Structural and immunochemical characterization of a ribosomal protein from gram‐positive Micrococcus luteus which is functionally homologous to Escherichia coli ribosomal protein S1

Ribosomes from gram‐positive Micrococcus luteus contain an acidic protein (ML‐S1). ML‐S1 has been purified by chromatography of ribosomes on a poly(U)‐Sepharose column and the purified protein has a mobility in sodium dodecyl sulphate/polyacrylamide gels similar to that of ribosomal protein S1 of Escherichia coli (apparent M r 72000). Protein ML‐S1 reacted with E. coli anti‐S1 serum with an immunological partial‐identity reaction. ML‐S1 also reacted with antibodies raised against two structural domains of E. coli S1 (the N‐terminal ribosome‐binding domain and central and C‐terminal nucleic‐acid‐binding domain). Weak reaction with antiserum to the nucleic‐acid‐binding domain of E. coli S1 was observed. ML‐S1 was digested with trypsin under mild and exhaustive conditions. Mild digestion resulted in the production of a trypsin‐resistant core (ML‐S1F1) like E. coli S1. The fragment pattern obtained after exhaustive digestion differed appreciably from that obtained with E. coli S1. ML‐S1 bound to poly(U) as strongly as E. coli S1 and also showed appreciable binding to denatured DNA. Addition of ML‐S1 to S1‐depleted ribosomes from E. coli and M. luteus markedly stimulated the poly(U)‐directed polyphenylalanine synthesis.
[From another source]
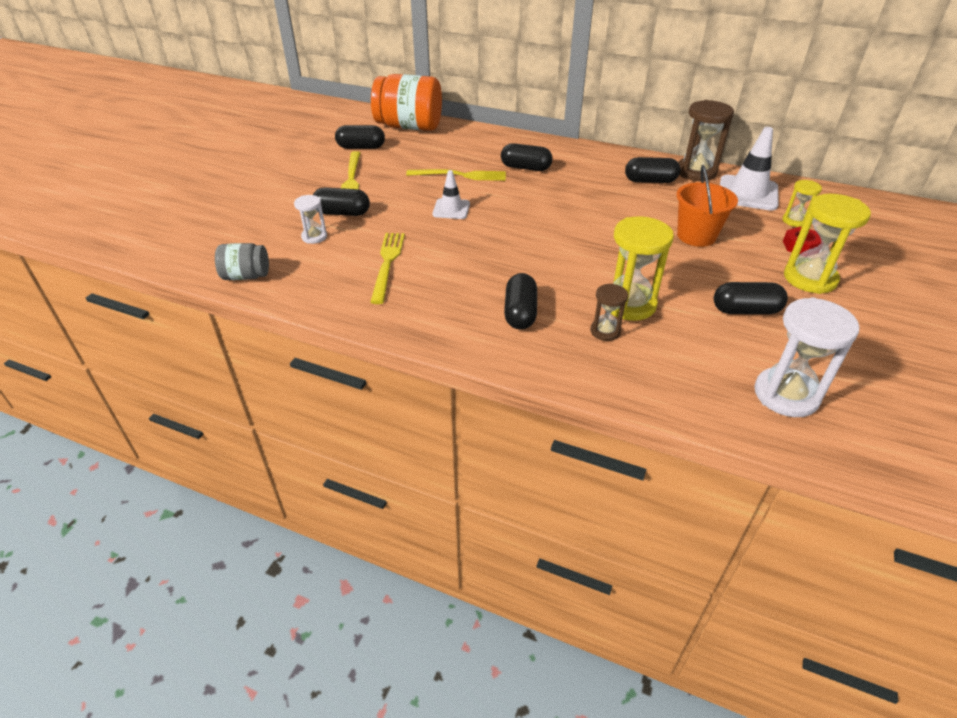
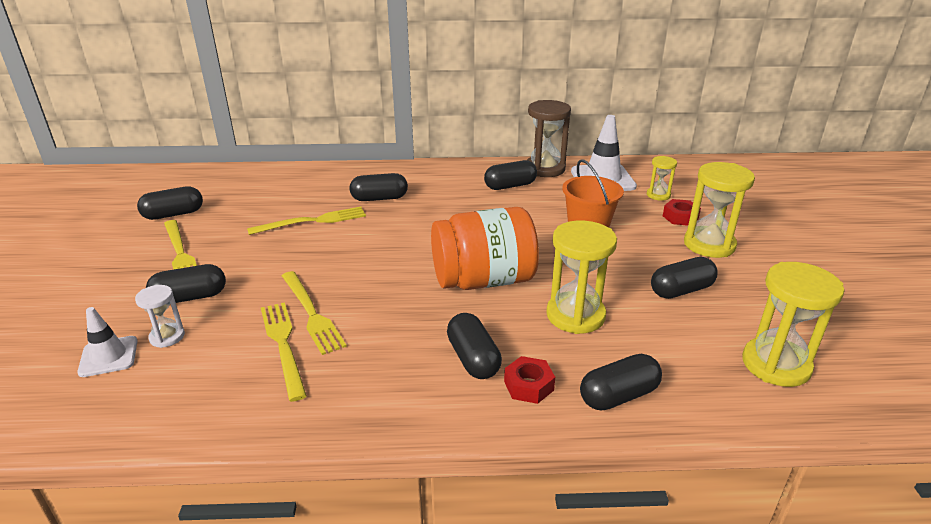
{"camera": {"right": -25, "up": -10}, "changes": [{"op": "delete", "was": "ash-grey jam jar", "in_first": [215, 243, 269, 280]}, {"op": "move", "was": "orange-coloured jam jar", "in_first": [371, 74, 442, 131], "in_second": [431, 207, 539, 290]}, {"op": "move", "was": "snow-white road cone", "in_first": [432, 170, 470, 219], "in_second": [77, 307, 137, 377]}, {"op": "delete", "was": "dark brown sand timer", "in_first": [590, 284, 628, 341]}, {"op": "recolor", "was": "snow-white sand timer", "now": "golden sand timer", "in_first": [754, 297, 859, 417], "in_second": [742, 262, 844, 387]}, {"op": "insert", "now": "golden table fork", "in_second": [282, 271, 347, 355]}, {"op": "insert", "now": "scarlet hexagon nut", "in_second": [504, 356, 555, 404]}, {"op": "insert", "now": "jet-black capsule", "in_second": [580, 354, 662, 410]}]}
Phage MS2‐RNA‐dependent translation was also found to be stimulated by ML‐S1 although to a much lesser extent than the stimulation by E. coli S1. At a molar excess of ML‐S1 to ribosomes the protein showed a similar inhibitory effect to E. coli S1 on polypeptide synthesis. Our data indicate that ML‐S1 retained the structural domains important for its function despite certain structural differences from E. coli S1.